*Bagian Teks:*
Hana membiasakan diri untuk berlatih olah vokal setiap pagi ketika sedang mengerjakan proyek dubbing. Dia juga melatih pernafasan dan senam wajah seperti pemanasan yang dilakukan penyanyi atau penyiar. Pemanasan itu membuat otot-otot di wajahnya menjadi lentur sehingga dialog yang keluar dari mulutnya akan terdengar jelas.
Air mineral hangat jadi bekal utama ketika Hana bekerja di studio.
“Saya juga suka minum yang asam-asam seperti jus jeruk sebelum dubbing.”
Dia menghindari konsumsi air mineral dingin karena membuat tenggorokannya jadi tidak nyaman. Begitu pula dengan makanan berminyak yang dihindarinya selama bekerja.
Tren silih berganti, begitu juga dengan tayangan di televisi. Animasi yang dulu pernah menjamur dan mendominasi berbagai stasiun televisi kini digantikan dengan hiburan lain.
Tawaran pekerjaan mengisi animasi berkurang, ditambah lagi Hana mengalami musibah yang membuatnya harus memakai tongkat selama tiga bulan. Dubber yang biasanya wara-wiri ke beberapa studio di pelbagai sudut kota terpaksa menolak beberapa pekerjaan karena mobilitas terbatas.

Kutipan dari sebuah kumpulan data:
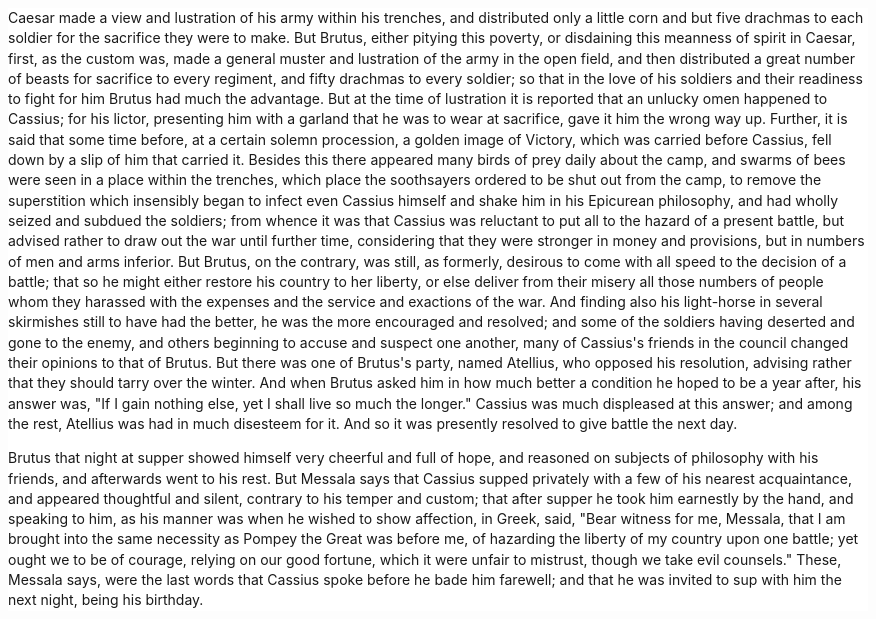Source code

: Caesar made a view and lustration of his army within his
trenches, and distributed only a little corn and but five
drachmas to each soldier for the sacrifice they were to make.
But Brutus, either pitying this poverty, or disdaining this
meanness of spirit in Caesar, first, as the custom was, made a
general muster and lustration of the army in the open field, and
then distributed a great number of beasts for sacrifice to every
regiment, and fifty drachmas to every soldier; so that in the
love of his soldiers and their readiness to fight for him Brutus
had much the advantage.  But at the time of lustration it is
reported that an unlucky omen happened to Cassius; for his
lictor, presenting him with a garland that he was to wear at
sacrifice, gave it him the wrong way up.  Further, it is said
that some time before, at a certain solemn procession, a golden
image of Victory, which was carried before Cassius, fell down by
a slip of him that carried it.  Besides this there appeared many
birds of prey daily about the camp, and swarms of bees were seen
in a place within the trenches, which place the soothsayers
ordered to be shut out from the camp, to remove the superstition
which insensibly began to infect even Cassius himself and shake
him in his Epicurean philosophy, and had wholly seized and
subdued the soldiers; from whence it was that Cassius was
reluctant to put all to the hazard of a present battle, but
advised rather to draw out the war until further time,
considering that they were stronger in money and provisions, but
in numbers of men and arms inferior.  But Brutus, on the
contrary, was still, as formerly, desirous to come with all
speed to the decision of a battle; that so he might either
restore his country to her liberty, or else deliver from their
misery all those numbers of people whom they harassed with the
expenses and the service and exactions of the war.  And finding
also his light-horse in several skirmishes still to have had the
better, he was the more encouraged and resolved; and some of the
soldiers having deserted and gone to the enemy, and others
beginning to accuse and suspect one another, many of Cassius's
friends in the council changed their opinions to that of Brutus.
But there was one of Brutus's party, named Atellius, who opposed
his resolution, advising rather that they should tarry over the
winter.  And when Brutus asked him in how much better a
condition he hoped to be a year after, his answer was, "If I
gain nothing else, yet I shall live so much the longer."
Cassius was much displeased at this answer; and among the rest,
Atellius was had in much disesteem for it.  And so it was
presently resolved to give battle the next day.

Brutus that night at supper showed himself very cheerful and
full of hope, and reasoned on subjects of philosophy with his
friends, and afterwards went to his rest.  But Messala says that
Cassius supped privately with a few of his nearest acquaintance,
and appeared thoughtful and silent, contrary to his temper and
custom; that after supper he took him earnestly by the hand, and
speaking to him, as his manner was when he wished to show
affection, in Greek, said, "Bear witness for me, Messala, that I
am brought into the same necessity as Pompey the Great was
before me, of hazarding the liberty of my country upon one
battle; yet ought we to be of courage, relying on our good
fortune, which it were unfair to mistrust, though we take evil
counsels."  These, Messala says, were the last words that
Cassius spoke before he bade him farewell; and that he was
invited to sup with him the next night, being his birthday.
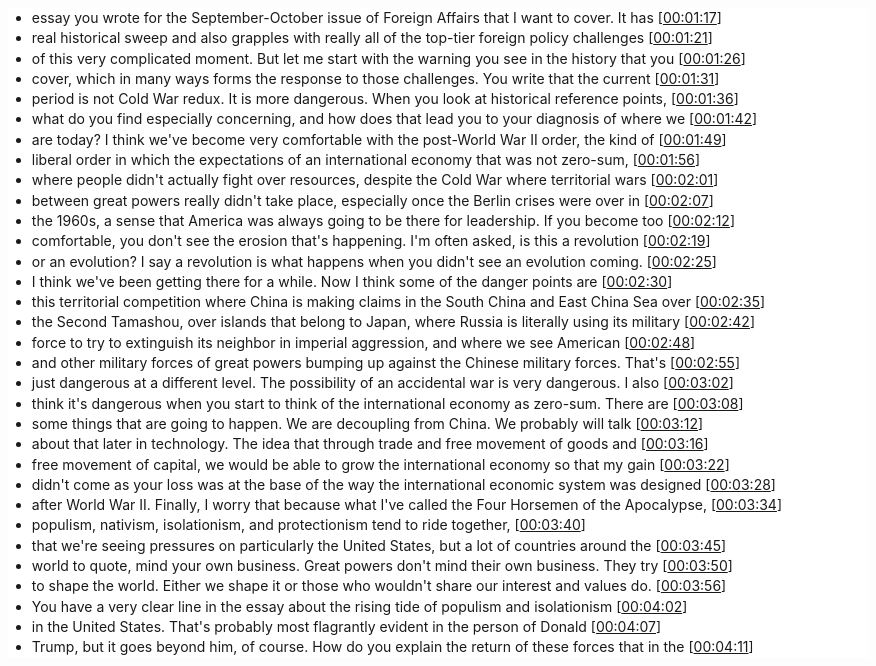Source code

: *  essay you wrote for the September-October issue of Foreign Affairs that I want to cover. It has [[00:01:17](https://www.youtube.com/watch?v=8Y3IGFskgkI&t=77.19999999999999s)]
*  real historical sweep and also grapples with really all of the top-tier foreign policy challenges [[00:01:21](https://www.youtube.com/watch?v=8Y3IGFskgkI&t=81.36s)]
*  of this very complicated moment. But let me start with the warning you see in the history that you [[00:01:26](https://www.youtube.com/watch?v=8Y3IGFskgkI&t=86.48s)]
*  cover, which in many ways forms the response to those challenges. You write that the current [[00:01:31](https://www.youtube.com/watch?v=8Y3IGFskgkI&t=91.68s)]
*  period is not Cold War redux. It is more dangerous. When you look at historical reference points, [[00:01:36](https://www.youtube.com/watch?v=8Y3IGFskgkI&t=96.88s)]
*  what do you find especially concerning, and how does that lead you to your diagnosis of where we [[00:01:42](https://www.youtube.com/watch?v=8Y3IGFskgkI&t=102.96000000000001s)]
*  are today? I think we've become very comfortable with the post-World War II order, the kind of [[00:01:49](https://www.youtube.com/watch?v=8Y3IGFskgkI&t=109.76s)]
*  liberal order in which the expectations of an international economy that was not zero-sum, [[00:01:56](https://www.youtube.com/watch?v=8Y3IGFskgkI&t=116.48s)]
*  where people didn't actually fight over resources, despite the Cold War where territorial wars [[00:02:01](https://www.youtube.com/watch?v=8Y3IGFskgkI&t=121.76s)]
*  between great powers really didn't take place, especially once the Berlin crises were over in [[00:02:07](https://www.youtube.com/watch?v=8Y3IGFskgkI&t=127.36000000000001s)]
*  the 1960s, a sense that America was always going to be there for leadership. If you become too [[00:02:12](https://www.youtube.com/watch?v=8Y3IGFskgkI&t=132.56s)]
*  comfortable, you don't see the erosion that's happening. I'm often asked, is this a revolution [[00:02:19](https://www.youtube.com/watch?v=8Y3IGFskgkI&t=139.76000000000002s)]
*  or an evolution? I say a revolution is what happens when you didn't see an evolution coming. [[00:02:25](https://www.youtube.com/watch?v=8Y3IGFskgkI&t=145.68s)]
*  I think we've been getting there for a while. Now I think some of the danger points are [[00:02:30](https://www.youtube.com/watch?v=8Y3IGFskgkI&t=150.48000000000002s)]
*  this territorial competition where China is making claims in the South China and East China Sea over [[00:02:35](https://www.youtube.com/watch?v=8Y3IGFskgkI&t=155.52s)]
*  the Second Tamashou, over islands that belong to Japan, where Russia is literally using its military [[00:02:42](https://www.youtube.com/watch?v=8Y3IGFskgkI&t=162.8s)]
*  force to try to extinguish its neighbor in imperial aggression, and where we see American [[00:02:48](https://www.youtube.com/watch?v=8Y3IGFskgkI&t=168.96s)]
*  and other military forces of great powers bumping up against the Chinese military forces. That's [[00:02:55](https://www.youtube.com/watch?v=8Y3IGFskgkI&t=175.36s)]
*  just dangerous at a different level. The possibility of an accidental war is very dangerous. I also [[00:03:02](https://www.youtube.com/watch?v=8Y3IGFskgkI&t=182.16s)]
*  think it's dangerous when you start to think of the international economy as zero-sum. There are [[00:03:08](https://www.youtube.com/watch?v=8Y3IGFskgkI&t=188.16s)]
*  some things that are going to happen. We are decoupling from China. We probably will talk [[00:03:12](https://www.youtube.com/watch?v=8Y3IGFskgkI&t=192.4s)]
*  about that later in technology. The idea that through trade and free movement of goods and [[00:03:16](https://www.youtube.com/watch?v=8Y3IGFskgkI&t=196.96s)]
*  free movement of capital, we would be able to grow the international economy so that my gain [[00:03:22](https://www.youtube.com/watch?v=8Y3IGFskgkI&t=202.96s)]
*  didn't come as your loss was at the base of the way the international economic system was designed [[00:03:28](https://www.youtube.com/watch?v=8Y3IGFskgkI&t=208.64s)]
*  after World War II. Finally, I worry that because what I've called the Four Horsemen of the Apocalypse, [[00:03:34](https://www.youtube.com/watch?v=8Y3IGFskgkI&t=214.64s)]
*  populism, nativism, isolationism, and protectionism tend to ride together, [[00:03:40](https://www.youtube.com/watch?v=8Y3IGFskgkI&t=220.64s)]
*  that we're seeing pressures on particularly the United States, but a lot of countries around the [[00:03:45](https://www.youtube.com/watch?v=8Y3IGFskgkI&t=225.68s)]
*  world to quote, mind your own business. Great powers don't mind their own business. They try [[00:03:50](https://www.youtube.com/watch?v=8Y3IGFskgkI&t=230.4s)]
*  to shape the world. Either we shape it or those who wouldn't share our interest and values do. [[00:03:56](https://www.youtube.com/watch?v=8Y3IGFskgkI&t=236.24s)]
*  You have a very clear line in the essay about the rising tide of populism and isolationism [[00:04:02](https://www.youtube.com/watch?v=8Y3IGFskgkI&t=242.8s)]
*  in the United States. That's probably most flagrantly evident in the person of Donald [[00:04:07](https://www.youtube.com/watch?v=8Y3IGFskgkI&t=247.84s)]
*  Trump, but it goes beyond him, of course. How do you explain the return of these forces that in the [[00:04:11](https://www.youtube.com/watch?v=8Y3IGFskgkI&t=251.84s)]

*Rumusan Soal:* Salin lagi bagian teks tentang kerja dubbing Hana, mulai dari "Air mineral hangat" sampai dengan "dihindarinya selama bekerja.", tetapi ganti "jus jeruk" dengan "teh lemon".

*Jawaban Latihan:*
Air mineral hangat jadi bekal utama ketika Hana bekerja di studio.
“Saya juga suka minum yang asam-asam seperti teh lemon sebelum dubbing.”
Dia menghindari konsumsi air mineral dingin karena membuat tenggorokannya jadi tidak nyaman. Begitu pula dengan makanan berminyak yang dihindarinya selama bekerja.